Stored data entries:
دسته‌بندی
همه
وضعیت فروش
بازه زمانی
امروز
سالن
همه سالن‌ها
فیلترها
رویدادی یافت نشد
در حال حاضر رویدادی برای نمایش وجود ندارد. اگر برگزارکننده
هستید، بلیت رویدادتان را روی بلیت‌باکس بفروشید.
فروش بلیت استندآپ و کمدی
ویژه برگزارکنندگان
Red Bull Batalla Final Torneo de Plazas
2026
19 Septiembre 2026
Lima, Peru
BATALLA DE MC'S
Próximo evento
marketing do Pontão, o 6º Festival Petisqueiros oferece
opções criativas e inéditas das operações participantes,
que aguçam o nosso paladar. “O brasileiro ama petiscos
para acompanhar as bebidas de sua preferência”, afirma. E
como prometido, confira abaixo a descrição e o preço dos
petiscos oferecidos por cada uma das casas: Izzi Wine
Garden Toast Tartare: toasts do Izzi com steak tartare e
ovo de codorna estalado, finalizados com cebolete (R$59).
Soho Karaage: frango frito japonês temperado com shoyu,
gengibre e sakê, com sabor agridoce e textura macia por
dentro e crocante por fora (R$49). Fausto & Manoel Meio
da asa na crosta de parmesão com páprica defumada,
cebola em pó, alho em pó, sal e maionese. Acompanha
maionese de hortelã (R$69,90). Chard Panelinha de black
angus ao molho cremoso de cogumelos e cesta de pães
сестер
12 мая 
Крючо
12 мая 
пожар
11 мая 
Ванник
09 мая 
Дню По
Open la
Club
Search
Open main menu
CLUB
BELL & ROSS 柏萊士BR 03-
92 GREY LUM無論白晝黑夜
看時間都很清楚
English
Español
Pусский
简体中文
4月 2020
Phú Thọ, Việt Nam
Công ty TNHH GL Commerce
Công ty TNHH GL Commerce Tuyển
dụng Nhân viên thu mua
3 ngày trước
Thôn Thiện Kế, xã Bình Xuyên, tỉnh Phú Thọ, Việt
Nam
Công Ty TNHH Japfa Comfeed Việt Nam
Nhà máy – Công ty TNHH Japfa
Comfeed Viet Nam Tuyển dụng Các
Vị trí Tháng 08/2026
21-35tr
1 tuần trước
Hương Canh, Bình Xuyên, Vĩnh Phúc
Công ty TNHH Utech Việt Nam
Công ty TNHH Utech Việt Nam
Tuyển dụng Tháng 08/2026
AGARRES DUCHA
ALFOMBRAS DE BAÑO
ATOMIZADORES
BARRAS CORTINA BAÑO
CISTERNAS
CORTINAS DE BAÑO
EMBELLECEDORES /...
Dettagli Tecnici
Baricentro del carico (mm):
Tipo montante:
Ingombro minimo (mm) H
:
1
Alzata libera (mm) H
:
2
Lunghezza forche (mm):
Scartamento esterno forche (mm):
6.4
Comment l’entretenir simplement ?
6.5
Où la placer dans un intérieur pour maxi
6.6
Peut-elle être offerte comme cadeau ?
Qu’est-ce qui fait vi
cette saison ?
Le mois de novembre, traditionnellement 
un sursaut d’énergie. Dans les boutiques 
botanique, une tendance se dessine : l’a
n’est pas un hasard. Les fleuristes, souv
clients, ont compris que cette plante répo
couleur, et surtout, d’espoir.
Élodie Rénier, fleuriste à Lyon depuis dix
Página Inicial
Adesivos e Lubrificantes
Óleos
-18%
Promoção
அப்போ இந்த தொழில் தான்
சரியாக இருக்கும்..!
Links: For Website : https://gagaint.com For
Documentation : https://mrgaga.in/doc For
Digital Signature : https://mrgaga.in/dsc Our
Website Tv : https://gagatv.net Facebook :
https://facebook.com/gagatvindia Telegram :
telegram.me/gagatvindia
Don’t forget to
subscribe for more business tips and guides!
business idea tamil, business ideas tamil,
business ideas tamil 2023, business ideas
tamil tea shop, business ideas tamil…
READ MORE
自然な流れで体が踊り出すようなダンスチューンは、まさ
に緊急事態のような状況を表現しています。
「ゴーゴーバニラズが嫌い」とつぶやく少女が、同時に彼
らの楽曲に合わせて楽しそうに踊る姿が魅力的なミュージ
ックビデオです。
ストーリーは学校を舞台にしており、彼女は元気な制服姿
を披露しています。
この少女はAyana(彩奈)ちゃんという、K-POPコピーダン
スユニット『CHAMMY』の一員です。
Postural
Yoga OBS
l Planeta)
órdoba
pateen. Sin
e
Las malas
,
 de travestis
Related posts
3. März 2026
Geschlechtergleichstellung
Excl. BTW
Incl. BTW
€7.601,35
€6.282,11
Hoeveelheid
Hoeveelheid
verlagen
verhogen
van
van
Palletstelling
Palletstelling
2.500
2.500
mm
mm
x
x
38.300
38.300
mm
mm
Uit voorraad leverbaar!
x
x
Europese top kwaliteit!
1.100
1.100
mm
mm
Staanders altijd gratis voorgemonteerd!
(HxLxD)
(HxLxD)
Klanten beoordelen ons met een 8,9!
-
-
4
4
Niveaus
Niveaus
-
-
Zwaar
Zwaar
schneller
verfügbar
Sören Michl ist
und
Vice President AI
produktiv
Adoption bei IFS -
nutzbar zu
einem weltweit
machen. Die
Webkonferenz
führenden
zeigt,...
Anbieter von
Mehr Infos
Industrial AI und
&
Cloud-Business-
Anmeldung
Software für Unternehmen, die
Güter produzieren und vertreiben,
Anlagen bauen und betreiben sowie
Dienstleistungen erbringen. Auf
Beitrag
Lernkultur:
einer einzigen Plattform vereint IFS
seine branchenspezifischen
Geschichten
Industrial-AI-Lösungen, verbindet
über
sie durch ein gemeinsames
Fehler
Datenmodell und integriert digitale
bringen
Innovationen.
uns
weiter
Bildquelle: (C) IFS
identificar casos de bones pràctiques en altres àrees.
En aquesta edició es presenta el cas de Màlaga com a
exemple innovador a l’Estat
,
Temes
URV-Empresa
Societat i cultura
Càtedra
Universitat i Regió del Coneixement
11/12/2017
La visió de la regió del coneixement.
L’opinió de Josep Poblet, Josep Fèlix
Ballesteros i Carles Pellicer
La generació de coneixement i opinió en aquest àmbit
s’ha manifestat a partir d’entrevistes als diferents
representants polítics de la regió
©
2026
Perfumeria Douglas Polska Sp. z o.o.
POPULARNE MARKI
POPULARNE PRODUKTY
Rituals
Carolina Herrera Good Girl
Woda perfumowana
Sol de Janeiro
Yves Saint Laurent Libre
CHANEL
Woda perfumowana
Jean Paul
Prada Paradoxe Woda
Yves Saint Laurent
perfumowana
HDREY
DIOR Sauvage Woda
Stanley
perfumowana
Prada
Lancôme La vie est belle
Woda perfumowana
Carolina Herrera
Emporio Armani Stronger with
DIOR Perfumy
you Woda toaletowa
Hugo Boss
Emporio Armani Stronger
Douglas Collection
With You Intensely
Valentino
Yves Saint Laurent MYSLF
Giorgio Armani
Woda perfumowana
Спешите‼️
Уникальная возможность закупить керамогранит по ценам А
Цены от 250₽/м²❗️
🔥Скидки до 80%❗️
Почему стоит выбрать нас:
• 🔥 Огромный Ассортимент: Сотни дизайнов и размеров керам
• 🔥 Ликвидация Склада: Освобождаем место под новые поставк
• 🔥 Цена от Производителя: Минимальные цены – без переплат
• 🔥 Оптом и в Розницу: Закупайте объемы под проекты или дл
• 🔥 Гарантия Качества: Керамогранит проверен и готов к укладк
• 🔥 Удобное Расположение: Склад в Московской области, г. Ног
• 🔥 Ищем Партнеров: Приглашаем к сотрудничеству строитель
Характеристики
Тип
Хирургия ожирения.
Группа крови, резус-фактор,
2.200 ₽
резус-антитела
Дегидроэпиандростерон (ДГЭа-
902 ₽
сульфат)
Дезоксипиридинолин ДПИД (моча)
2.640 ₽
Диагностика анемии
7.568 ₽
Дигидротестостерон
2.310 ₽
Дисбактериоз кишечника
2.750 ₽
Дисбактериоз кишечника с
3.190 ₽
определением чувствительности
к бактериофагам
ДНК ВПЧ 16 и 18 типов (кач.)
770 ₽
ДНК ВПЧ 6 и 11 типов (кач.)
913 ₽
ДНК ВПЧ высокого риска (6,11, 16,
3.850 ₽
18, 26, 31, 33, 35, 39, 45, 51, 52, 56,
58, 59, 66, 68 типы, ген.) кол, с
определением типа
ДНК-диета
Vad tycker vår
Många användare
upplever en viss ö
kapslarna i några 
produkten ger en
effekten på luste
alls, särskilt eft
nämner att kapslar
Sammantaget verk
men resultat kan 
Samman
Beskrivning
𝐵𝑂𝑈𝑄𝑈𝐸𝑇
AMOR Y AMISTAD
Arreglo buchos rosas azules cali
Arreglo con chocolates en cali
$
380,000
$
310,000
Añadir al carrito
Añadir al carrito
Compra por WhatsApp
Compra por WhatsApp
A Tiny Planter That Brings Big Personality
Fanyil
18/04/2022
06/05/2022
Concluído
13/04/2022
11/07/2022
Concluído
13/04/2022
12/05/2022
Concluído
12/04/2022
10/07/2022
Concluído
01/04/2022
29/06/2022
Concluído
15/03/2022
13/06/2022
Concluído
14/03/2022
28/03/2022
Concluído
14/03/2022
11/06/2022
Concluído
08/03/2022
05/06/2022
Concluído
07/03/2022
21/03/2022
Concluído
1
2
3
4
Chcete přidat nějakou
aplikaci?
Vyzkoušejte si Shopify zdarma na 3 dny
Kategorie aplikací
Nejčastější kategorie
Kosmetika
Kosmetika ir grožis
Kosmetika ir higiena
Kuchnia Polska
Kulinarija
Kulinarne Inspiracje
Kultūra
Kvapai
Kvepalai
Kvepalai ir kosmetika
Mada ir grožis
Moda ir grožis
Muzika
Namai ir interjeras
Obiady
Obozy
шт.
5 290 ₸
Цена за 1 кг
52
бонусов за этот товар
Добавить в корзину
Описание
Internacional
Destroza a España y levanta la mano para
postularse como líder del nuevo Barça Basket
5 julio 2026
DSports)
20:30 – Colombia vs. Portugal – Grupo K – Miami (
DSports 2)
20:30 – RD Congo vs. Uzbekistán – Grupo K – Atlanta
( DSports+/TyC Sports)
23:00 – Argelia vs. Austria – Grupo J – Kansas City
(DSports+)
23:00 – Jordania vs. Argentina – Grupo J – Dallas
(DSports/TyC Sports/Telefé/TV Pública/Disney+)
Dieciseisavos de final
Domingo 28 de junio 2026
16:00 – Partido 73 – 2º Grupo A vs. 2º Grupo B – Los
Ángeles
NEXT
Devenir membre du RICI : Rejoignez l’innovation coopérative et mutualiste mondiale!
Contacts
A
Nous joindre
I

== WHAT TO WORK ON ==
Would you copy out exactly the lines from the one holding "Vyzkoušejte si Shopify zdarma na 3 dny" through the end of the entries above, both ends included?

== SOLUTION TO THIS TASK ==
Vyzkoušejte si Shopify zdarma na 3 dny
Kategorie aplikací
Nejčastější kategorie
Kosmetika
Kosmetika ir grožis
Kosmetika ir higiena
Kuchnia Polska
Kulinarija
Kulinarne Inspiracje
Kultūra
Kvapai
Kvepalai
Kvepalai ir kosmetika
Mada ir grožis
Moda ir grožis
Muzika
Namai ir interjeras
Obiady
Obozy
шт.
5 290 ₸
Цена за 1 кг
52
бонусов за этот товар
Добавить в корзину
Описание
Internacional
Destroza a España y levanta la mano para
postularse como líder del nuevo Barça Basket
5 julio 2026
DSports)
20:30 – Colombia vs. Portugal – Grupo K – Miami (
DSports 2)
20:30 – RD Congo vs. Uzbekistán – Grupo K – Atlanta
( DSports+/TyC Sports)
23:00 – Argelia vs. Austria – Grupo J – Kansas City
(DSports+)
23:00 – Jordania vs. Argentina – Grupo J – Dallas
(DSports/TyC Sports/Telefé/TV Pública/Disney+)
Dieciseisavos de final
Domingo 28 de junio 2026
16:00 – Partido 73 – 2º Grupo A vs. 2º Grupo B – Los
Ángeles
NEXT
Devenir membre du RICI : Rejoignez l’innovation coopérative et mutualiste mondiale!
Contacts
A
Nous joindre
I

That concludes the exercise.